▸ **Énoncé de tâche**:
Quelles lignes des éléments ci-dessous contiennent le mot "What" ? Recopiez chacune d'elles en respectant la casse.

▸ **Informations affichées**:
* * *

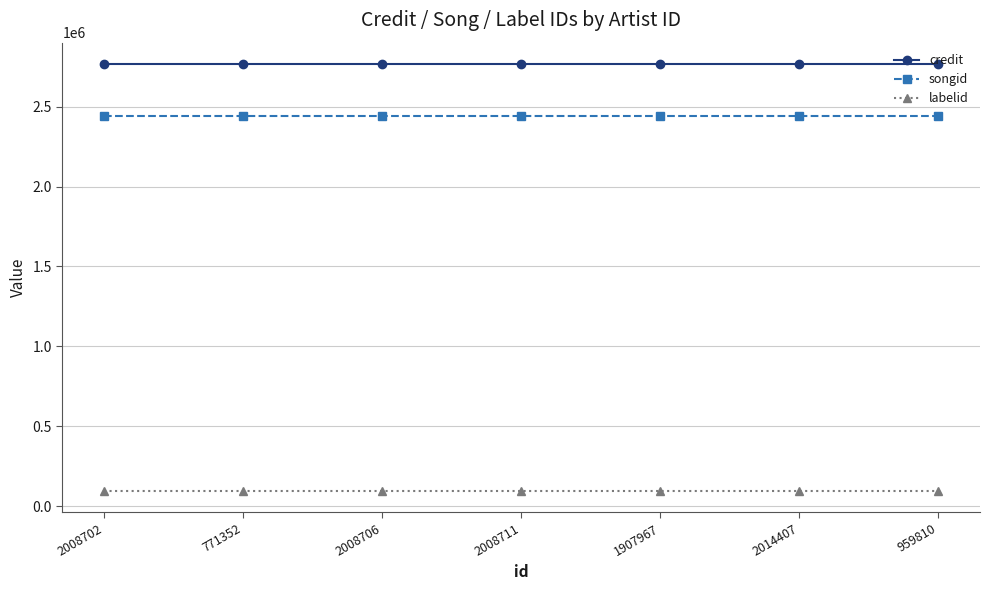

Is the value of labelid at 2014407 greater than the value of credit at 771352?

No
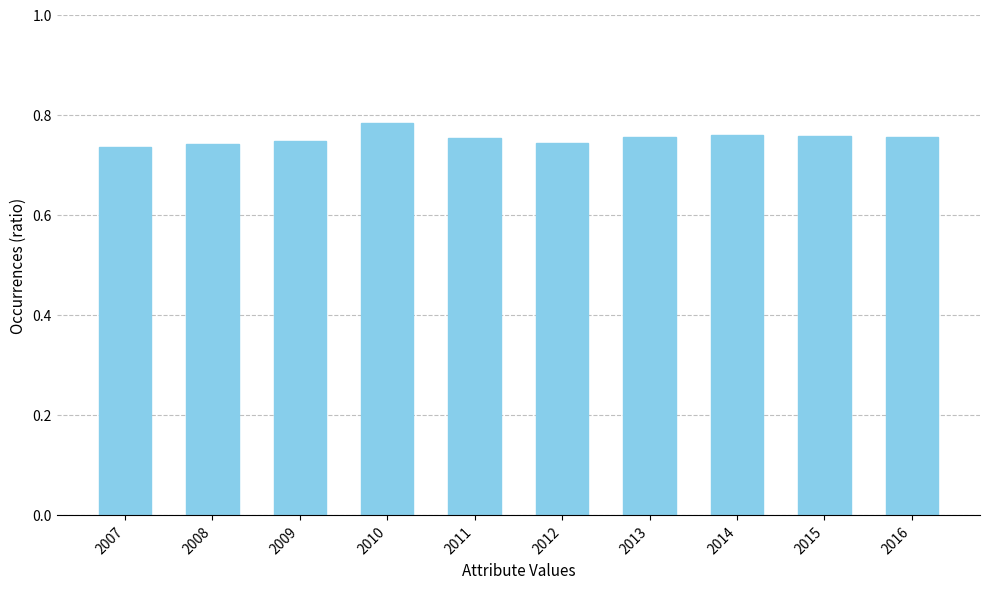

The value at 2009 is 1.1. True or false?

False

* * *

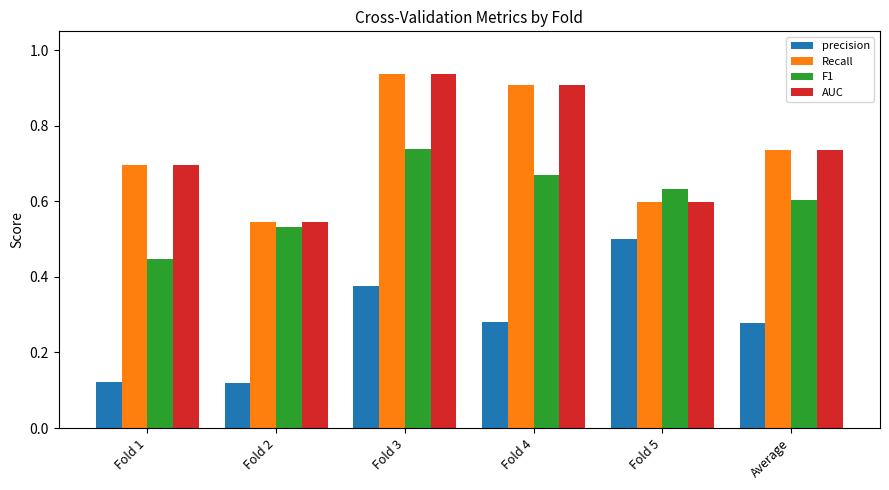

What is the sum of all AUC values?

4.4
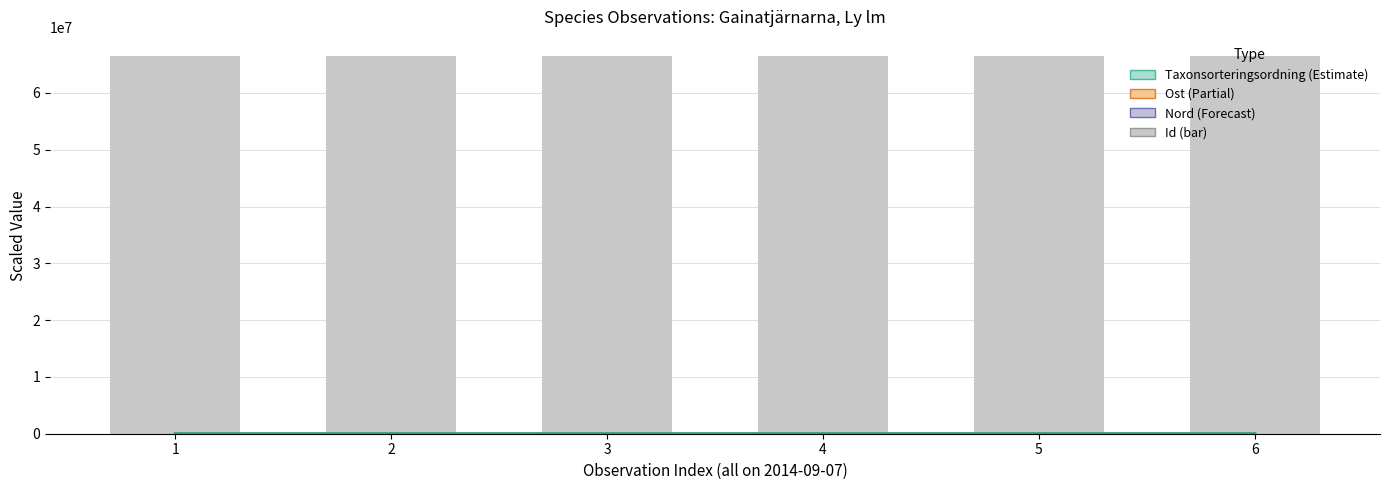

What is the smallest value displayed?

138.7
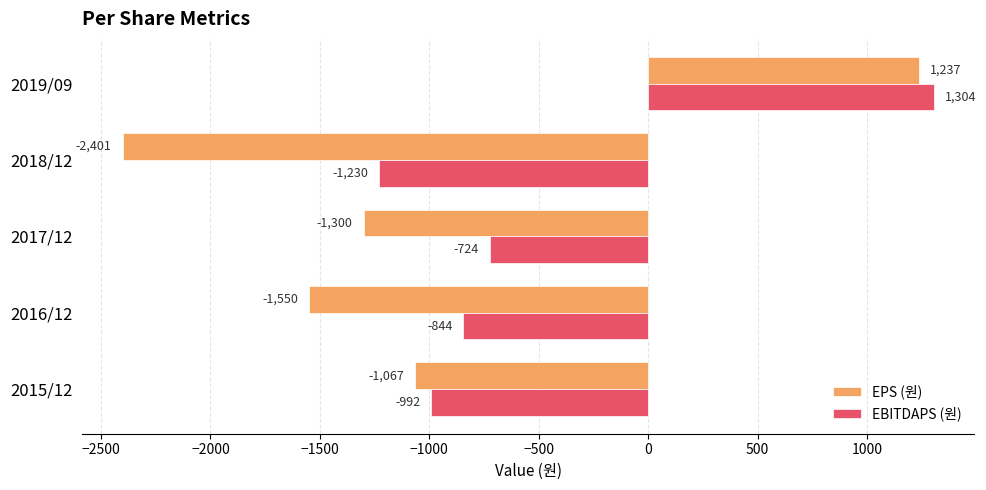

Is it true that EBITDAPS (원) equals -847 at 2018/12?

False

* * *

▸ **Réponse au problème**:
What is the sum of all AUC values?
What is the smallest value displayed?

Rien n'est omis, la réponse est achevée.